The Notch Fairness Act In House And Senate
What happens when Congress waits too long to address a Social Security funding crisis? Deeper benefit cuts, sudden tax increases, and glitches in the implementation of reforms that can lead to significant benefit inequities between people close to each other in age. Consider the case of the Social Security Notch that led to the most significant benefit inequities in the history of the program. The Notch affects seniors born from 1917 through 1926 and other seniors having similar work histories and earnings.

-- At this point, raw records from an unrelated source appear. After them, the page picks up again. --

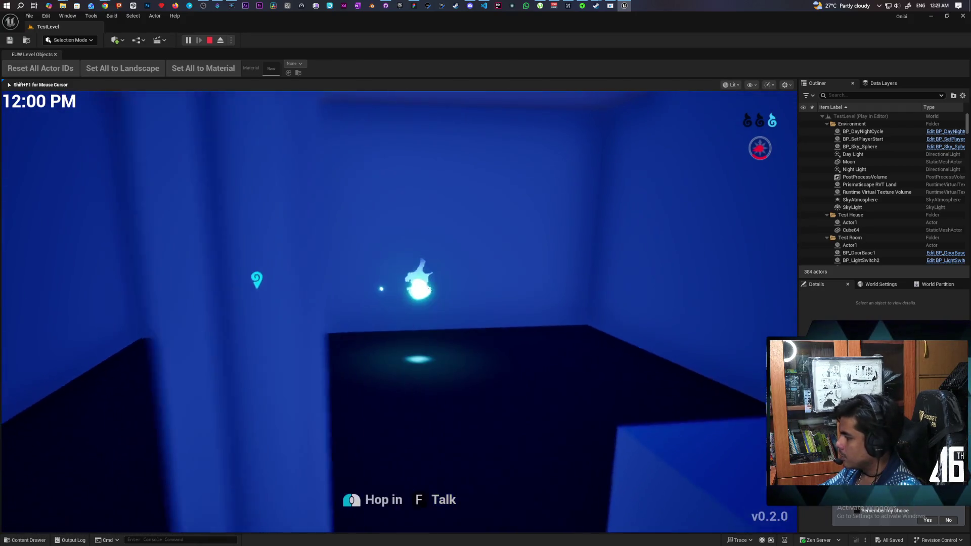
{"action": "key", "text": "w"}
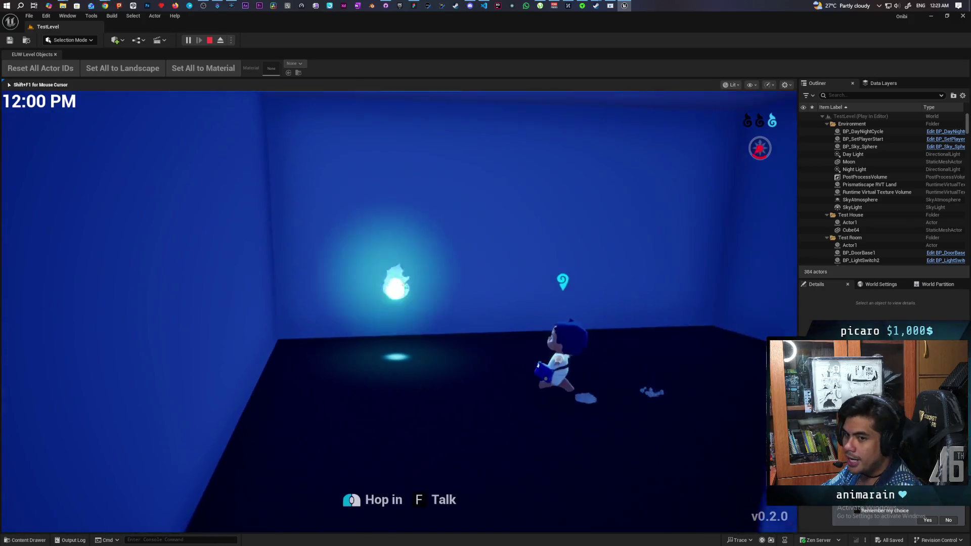
{"action": "key", "text": "w"}
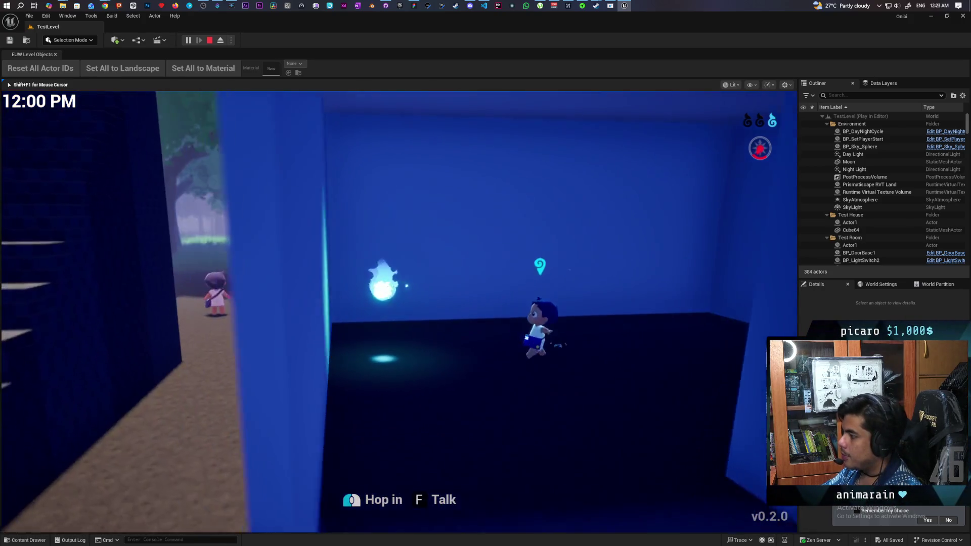
{"action": "key", "text": "w"}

In 1977 Congress enacted changes to the Social Security benefit formula that affected seniors just two years from first entitlement to Social Security. A transitional formula supplied by Congress to phase in the changes, failed to prevent abrupt cuts and big disparities – as much as $111.80 per month in the well – publicized case of two sisters who worked for the same company.
TSCL has been successful in gaining co-sponsors for legislation to address Notch reform. The Notch Fairness Act, introduced in House and Senate by Representative Mike McIntyre (NC-17) and Senator David Vitter (LA) would provide Notch Babies born 1917 through 1926 their choice of $5,000 paid in four annual installments, or an improved monthly benefit. As of June 30, seventeen Members of Congress had signed on as co-sponsors. One new cosponsor said he was signing on to The Notch Fairness Act in honor of his father a Notch baby who recently passed away.
Almost 4 million retired Notch Babies, spouses and their survivors would benefit from this modest old age boost that TSCL estimates would cost about $16.5 billion.